CHRONIC CANNABIS CONSUMPTION IMPAIRS PERFORMANCE ABILITY
In addition to alcohol, the use of drugs such as cannabis when driving is increasingly posing a problem. International studies show that the extent to which a person consumes cannabis correlates with driving under the influence of this substance and risky driving behavior. There are a number of sociodemographic traits that have been proven to be strongly linked to driving after cannabis consumption – for example young men between the ages of 20 and 25 who had learning difficulties in school (evident from poor academic performance and truancy in school), coming from a single-parent family, or having previously committed several traffic offenses. The main psychosocial factors that can help predict whether someone will drive under the influence of cannabis include a poor state of health, sensation-seeking tendencies, a poor ability to exercise self-control, a personality with a high affinity to risk, as well as aggressive tendencies. All of these are personality traits also exhibited by motorists who commit alcohol-related offenses, unlike those who do not.
For Germany, there are not yet any official statistics on accident numbers, criminal offenses, or administrative offenses in connection with cannabis. For this reason, extracts from available datasets have had to suffice. Out of 1,487 blood samples taken following traffic checks in 2014 in the south and west of Saxony, 39 percent were found to contain cannabis. During the mandated blood tests as part of the medical review for gathering evidence, substance-related behavioral problems and uncertainties could only be established to a limited extent and only rarely. The results are in the low two-figure percentage range – for example problems when walking straight ahead 16.2 percent, turning around 16.5 percent, finger-to-finger test 11.1 percent, finger-to-nose test 10.0 percent, and speech 6.1 percent.
As various studies show, cannabis consumption begins between the ages of 13 and 14 with consumption rates monotonically increasing up to 19 years of age. The highest risk period for firsttime consumption, i.e., the age range when most cannabis users start using cannabis, is between 16 and 18. However, starting drug consumption from an early age (under 15) is considered a significant risk factor for causing later health, social, and emotional disorders, as the physical development of teenagers is not complete at this stage and the drugs seriously disrupt the psychosocial maturation process during puberty. The following factors, among others, play a role in causing young people to continue with their drug consumption beyond the initial try-out stage: anticipated effects, encouragement through social ties to peer group, observing positive effects of drug consumption in others, as well as having experienced subjectively positive pharmacological effects of the psychoactive substance. These experiences cause the development of states such as excitation or calm, relaxation, euphoria, or experiences being intoxicated, which can encourage future cannabis consumption and maintain it on a continual basis.
The consequences of chronic cannabis consumption are multifaceted and can affect people’s willingness and ability to perform. It can impair all of the same cognitive processes that are affected after acute intoxication: concentration, attention level, response capacity, short-term memory and working memory, psychomotor skills/abilities, as well as perception of time and space. In terms of performance willingness, apathy as well as loss of drive, motivation and interest have a negative impact on a person’s cognitive ability to control their actions, and thus on the execution of the driving task.
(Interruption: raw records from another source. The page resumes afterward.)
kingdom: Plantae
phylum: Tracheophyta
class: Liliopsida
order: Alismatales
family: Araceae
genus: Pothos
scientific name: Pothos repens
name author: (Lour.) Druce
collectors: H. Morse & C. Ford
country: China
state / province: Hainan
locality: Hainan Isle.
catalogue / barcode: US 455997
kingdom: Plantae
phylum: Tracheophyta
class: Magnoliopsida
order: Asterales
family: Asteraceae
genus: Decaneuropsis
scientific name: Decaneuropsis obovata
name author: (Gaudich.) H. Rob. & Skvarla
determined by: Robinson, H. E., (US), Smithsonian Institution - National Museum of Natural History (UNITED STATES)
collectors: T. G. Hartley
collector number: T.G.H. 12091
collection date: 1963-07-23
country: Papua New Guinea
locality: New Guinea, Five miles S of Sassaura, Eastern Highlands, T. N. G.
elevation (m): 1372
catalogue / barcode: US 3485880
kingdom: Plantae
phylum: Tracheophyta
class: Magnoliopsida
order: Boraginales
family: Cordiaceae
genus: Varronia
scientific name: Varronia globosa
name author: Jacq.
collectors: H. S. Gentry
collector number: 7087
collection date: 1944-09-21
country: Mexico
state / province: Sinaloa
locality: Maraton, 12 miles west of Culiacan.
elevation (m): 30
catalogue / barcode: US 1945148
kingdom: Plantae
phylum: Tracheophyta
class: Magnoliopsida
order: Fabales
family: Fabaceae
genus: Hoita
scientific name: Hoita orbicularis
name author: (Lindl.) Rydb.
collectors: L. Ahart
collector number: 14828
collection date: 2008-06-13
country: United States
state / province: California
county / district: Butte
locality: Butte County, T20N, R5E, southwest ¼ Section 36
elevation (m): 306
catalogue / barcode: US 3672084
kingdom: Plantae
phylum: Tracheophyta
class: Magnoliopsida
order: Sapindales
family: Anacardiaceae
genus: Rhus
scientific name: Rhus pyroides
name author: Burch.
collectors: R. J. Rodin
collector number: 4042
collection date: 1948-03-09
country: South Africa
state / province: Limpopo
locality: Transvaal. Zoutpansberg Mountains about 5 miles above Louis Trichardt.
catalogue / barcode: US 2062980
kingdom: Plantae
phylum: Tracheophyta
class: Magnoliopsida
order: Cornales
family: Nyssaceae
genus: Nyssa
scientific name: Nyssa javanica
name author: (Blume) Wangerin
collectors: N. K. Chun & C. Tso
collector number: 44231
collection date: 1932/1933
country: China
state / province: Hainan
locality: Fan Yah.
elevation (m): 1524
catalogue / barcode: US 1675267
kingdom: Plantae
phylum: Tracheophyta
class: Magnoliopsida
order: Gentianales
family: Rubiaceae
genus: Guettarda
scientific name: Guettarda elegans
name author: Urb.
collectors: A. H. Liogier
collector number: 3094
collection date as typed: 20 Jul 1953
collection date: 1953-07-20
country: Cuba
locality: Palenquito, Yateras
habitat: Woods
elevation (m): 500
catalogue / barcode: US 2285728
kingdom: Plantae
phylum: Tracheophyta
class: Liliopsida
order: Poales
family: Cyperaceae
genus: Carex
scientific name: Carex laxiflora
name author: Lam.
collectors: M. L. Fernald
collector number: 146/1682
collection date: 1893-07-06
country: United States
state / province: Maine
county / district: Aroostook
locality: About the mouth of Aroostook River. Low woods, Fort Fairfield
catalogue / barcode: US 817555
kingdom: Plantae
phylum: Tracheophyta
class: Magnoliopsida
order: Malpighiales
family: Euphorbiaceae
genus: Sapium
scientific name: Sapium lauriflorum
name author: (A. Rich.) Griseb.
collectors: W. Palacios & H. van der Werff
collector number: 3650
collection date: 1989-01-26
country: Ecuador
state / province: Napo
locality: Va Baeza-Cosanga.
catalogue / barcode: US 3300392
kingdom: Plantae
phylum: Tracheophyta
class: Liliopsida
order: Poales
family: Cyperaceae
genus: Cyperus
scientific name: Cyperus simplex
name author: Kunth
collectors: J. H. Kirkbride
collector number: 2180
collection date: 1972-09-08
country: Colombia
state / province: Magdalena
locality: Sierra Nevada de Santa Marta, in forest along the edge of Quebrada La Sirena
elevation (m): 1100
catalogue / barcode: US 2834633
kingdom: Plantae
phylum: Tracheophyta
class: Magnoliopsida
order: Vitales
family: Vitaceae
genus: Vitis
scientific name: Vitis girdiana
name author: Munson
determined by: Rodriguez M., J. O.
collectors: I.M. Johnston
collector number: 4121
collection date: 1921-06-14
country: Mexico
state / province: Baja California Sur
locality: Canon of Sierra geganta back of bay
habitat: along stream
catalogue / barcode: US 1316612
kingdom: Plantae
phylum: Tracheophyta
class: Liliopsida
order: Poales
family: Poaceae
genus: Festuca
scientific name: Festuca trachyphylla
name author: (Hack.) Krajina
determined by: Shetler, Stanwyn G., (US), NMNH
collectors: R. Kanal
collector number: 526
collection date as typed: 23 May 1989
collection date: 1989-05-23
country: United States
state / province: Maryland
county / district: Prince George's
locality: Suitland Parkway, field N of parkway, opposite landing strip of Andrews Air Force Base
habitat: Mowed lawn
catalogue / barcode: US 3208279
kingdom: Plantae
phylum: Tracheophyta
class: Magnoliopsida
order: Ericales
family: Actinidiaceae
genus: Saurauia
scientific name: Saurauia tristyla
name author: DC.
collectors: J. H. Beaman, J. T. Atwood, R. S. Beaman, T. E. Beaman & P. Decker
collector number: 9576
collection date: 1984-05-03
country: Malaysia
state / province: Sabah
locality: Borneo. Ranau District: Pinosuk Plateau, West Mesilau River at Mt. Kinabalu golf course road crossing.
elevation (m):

On the basis of unknown individual genetic dispositions, cannabis can also trigger psychological problems, such as anxiety, depression, or hallucinations, through to fully formed psychiatric disorders, such as mania or a psychotic illness. For this reason, there are certainly good reasons for setting the limit for tetrahydrocannabinol (THC) consumption as low as possible. In Germany for example, the limit is 1.0 nanograms per milliliter of blood serum, which currently constitutes the threshold for an administrative offense. It also marks the point at which a person’s fitness to drive a motor vehicle is called into question and requires evaluation, as it is not possible to exclude for certain the possibility of driving safety being impaired.
By way of comparison, in Europe several countries such as France, Great Britain, the Netherlands, Norway, Portugal, Slovenia, Spain, Sweden, and the Czech Republic have also set THC thresholds. These thresholds range quite substantially between 0.0 and 6.0 nanograms per milliliter of blood serum. The limits set in the states of the USA also vary considerably, ranging between 0 nanograms per milliliters of blood serum, such as in Arizona, Georgia, and Virginia, and 10 nanograms in Maine and Washington state.